Respiration occurs in plants as well. They need energy to grow. Green plants are both CO2 sources,
because of respiration, and CO2 sinks, because of photosynthesis.
Decay
When plants and animals die they begin to undergo chemical processes that break down the organic
compounds they are made of into simpler compounds, including CO2.
Volcanoes
Volcanic eruptions produce solid and gaseous emissions that include CO2.

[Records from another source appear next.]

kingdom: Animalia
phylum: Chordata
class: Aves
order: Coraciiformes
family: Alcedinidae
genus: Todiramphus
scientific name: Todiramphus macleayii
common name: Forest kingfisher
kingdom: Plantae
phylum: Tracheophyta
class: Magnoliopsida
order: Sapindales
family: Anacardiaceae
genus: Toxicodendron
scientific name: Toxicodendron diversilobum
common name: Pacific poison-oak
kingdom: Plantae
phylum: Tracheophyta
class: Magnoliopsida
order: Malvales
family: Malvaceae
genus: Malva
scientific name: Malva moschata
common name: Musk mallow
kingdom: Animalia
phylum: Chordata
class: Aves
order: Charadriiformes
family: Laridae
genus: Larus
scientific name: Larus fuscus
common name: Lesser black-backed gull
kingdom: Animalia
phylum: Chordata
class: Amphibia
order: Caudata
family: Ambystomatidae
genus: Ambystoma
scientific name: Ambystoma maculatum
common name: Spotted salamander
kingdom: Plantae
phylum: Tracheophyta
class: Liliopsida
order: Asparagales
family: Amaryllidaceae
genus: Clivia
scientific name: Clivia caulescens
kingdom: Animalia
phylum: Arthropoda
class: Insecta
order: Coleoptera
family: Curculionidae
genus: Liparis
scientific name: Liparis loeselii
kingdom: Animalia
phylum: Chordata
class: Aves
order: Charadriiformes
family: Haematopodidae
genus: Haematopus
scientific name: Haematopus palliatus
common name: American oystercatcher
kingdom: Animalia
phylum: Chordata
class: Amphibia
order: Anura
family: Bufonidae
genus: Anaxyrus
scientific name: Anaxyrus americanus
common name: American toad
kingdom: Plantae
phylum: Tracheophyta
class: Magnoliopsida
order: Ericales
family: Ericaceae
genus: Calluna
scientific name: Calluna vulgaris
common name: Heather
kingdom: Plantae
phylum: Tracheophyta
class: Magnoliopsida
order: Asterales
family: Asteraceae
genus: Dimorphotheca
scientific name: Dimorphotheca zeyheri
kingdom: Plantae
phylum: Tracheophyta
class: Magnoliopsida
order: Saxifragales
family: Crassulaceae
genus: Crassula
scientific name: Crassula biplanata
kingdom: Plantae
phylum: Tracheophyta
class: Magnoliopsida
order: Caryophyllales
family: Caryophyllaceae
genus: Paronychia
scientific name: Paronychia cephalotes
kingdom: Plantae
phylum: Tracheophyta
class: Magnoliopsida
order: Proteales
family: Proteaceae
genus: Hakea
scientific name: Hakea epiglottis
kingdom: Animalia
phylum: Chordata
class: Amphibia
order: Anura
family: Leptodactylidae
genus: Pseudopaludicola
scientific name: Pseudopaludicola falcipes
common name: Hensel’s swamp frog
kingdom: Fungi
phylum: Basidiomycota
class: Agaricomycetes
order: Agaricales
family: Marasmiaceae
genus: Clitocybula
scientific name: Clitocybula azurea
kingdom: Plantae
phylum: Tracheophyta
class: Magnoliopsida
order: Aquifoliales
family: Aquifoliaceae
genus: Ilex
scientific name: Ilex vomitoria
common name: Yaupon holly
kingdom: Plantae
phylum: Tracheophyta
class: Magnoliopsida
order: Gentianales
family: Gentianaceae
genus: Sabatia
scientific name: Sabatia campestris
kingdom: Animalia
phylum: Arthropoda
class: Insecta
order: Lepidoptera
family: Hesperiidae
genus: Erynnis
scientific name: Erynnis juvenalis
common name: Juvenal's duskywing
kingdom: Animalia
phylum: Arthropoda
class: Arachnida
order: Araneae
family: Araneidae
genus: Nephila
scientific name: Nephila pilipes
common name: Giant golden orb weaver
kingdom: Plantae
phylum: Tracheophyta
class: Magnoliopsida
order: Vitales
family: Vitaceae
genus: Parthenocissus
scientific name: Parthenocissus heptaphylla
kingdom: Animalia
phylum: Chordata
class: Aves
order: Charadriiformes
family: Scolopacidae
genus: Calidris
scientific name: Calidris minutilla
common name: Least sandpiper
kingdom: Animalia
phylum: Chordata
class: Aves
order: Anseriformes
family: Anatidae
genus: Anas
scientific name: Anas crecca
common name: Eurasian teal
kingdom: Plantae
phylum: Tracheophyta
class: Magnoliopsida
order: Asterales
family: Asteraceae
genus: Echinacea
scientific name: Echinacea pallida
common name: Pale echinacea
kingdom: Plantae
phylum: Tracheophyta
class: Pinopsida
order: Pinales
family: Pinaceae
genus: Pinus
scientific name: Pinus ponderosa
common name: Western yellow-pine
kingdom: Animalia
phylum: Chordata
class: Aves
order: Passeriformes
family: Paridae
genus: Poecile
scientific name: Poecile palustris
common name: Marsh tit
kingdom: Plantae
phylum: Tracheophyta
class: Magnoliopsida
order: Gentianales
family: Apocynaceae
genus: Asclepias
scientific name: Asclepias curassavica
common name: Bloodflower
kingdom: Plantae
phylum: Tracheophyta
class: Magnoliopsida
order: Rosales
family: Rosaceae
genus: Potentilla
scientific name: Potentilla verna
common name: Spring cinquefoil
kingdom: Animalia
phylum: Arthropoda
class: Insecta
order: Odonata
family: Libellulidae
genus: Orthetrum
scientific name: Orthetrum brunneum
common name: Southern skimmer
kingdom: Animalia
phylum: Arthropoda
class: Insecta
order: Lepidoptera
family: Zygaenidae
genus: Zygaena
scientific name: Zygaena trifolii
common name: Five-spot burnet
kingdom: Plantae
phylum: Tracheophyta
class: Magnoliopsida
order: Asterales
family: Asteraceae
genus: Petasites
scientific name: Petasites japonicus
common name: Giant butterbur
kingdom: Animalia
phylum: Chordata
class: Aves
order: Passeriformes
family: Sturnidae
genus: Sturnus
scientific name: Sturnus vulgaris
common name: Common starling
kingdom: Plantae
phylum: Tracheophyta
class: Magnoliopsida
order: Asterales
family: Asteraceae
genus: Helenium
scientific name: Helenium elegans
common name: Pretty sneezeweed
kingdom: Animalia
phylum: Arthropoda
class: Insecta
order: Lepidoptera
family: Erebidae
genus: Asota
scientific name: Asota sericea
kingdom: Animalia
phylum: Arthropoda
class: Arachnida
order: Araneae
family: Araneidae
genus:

Diffusion out of the Oceans
Dissolved CO2 is released into the air from the oceans. As explained above, this is part of a two-way
process in which CO2 is also absorbed by the oceans. Currently there is more CO2 being absorbed than is
being released. The oceans are a net CO2 sink at this time.
Human Interventions
Human activities have an effect on
the flow of CO2 into and out of the
atmosphere. Over the past 150 years
these effects have increased
significantly.
Burning fossil fuels
Coal is almost pure carbon, and oil
and natural gas (hydrocarbons) are
mostly carbon. We burn these in
oxygen (from the air) to produce
power for heat, light, and transport.
The burning of fossil fuels currently
releases about 26 billion metric tons
(28.7 billion U.S. tons) of CO2 into the
atmosphere every year.
Cement production
About 5% of human-related CO2
released into the atmosphere is from
the production of cement, which
involves crushing and baking
carbonate rocks such as limestone
and chalk. These rocks are also used
in the production of iron and steel and
other industrial processes.
Some human activities affect the amount of CO2 flowing into and out of
the atmosphere, as shown here: cement production, power plants that
burn fossil fuels, automobiles, and deforestation. The image depicts a
hypothetical situation in which the net flow of CO2 into and out of the
atmosphere is zero. That is, the flows are in balance and there is no net
increase or decrease in atmospheric CO2.
Click on the image for an animation that allows you to affect the balance.
Deforestation
For centuries, people have burned forests to clear land for agriculture. This affects the CO2 balance in two
ways. First, the burning releases CO2 into the atmosphere. Second, the number of trees that can remove
CO2 by photosynthesis is reduced. It is true that agricultural land is also a CO2 sink, but it is not as
effective as forests.
There is also significant deforestation as a result of cutting trees for lumber. This does not add CO2 to the
atmosphere because the trees are not burned, but the CO2 sink provided by forest cover is reduced.